> [Assigned task] In the records below, locate the line containing "Versand Und Zahlung"; output that line and every following line through the last, exactly.

> [Records for the task]

= = =

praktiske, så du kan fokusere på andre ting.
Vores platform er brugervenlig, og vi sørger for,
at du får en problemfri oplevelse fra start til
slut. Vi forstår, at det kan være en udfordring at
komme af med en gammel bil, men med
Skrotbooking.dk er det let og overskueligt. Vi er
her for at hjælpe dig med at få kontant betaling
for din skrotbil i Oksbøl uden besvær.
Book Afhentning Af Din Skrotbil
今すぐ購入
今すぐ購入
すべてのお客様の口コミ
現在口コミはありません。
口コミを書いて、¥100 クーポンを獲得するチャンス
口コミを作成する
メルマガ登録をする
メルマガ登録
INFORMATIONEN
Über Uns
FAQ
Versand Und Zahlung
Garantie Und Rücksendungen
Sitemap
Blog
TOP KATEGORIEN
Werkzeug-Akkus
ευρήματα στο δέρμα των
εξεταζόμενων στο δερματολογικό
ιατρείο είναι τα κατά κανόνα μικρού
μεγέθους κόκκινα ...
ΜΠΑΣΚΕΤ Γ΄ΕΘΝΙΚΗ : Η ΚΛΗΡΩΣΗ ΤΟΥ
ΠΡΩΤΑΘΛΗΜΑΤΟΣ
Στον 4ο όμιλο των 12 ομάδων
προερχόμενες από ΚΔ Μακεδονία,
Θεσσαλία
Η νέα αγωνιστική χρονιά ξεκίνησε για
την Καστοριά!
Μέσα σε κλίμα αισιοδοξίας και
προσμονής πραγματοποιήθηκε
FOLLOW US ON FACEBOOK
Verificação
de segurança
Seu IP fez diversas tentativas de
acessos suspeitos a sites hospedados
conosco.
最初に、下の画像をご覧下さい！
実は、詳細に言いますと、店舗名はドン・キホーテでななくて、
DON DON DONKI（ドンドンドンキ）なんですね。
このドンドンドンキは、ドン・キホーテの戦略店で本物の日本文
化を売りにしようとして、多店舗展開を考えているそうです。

= = =

> [Response]
Versand Und Zahlung
Garantie Und Rücksendungen
Sitemap
Blog
TOP KATEGORIEN
Werkzeug-Akkus
ευρήματα στο δέρμα των
εξεταζόμενων στο δερματολογικό
ιατρείο είναι τα κατά κανόνα μικρού
μεγέθους κόκκινα ...
ΜΠΑΣΚΕΤ Γ΄ΕΘΝΙΚΗ : Η ΚΛΗΡΩΣΗ ΤΟΥ
ΠΡΩΤΑΘΛΗΜΑΤΟΣ
Στον 4ο όμιλο των 12 ομάδων
προερχόμενες από ΚΔ Μακεδονία,
Θεσσαλία
Η νέα αγωνιστική χρονιά ξεκίνησε για
την Καστοριά!
Μέσα σε κλίμα αισιοδοξίας και
προσμονής πραγματοποιήθηκε
FOLLOW US ON FACEBOOK
Verificação
de segurança
Seu IP fez diversas tentativas de
acessos suspeitos a sites hospedados
conosco.
最初に、下の画像をご覧下さい！
実は、詳細に言いますと、店舗名はドン・キホーテでななくて、
DON DON DONKI（ドンドンドンキ）なんですね。
このドンドンドンキは、ドン・キホーテの戦略店で本物の日本文
化を売りにしようとして、多店舗展開を考えているそうです。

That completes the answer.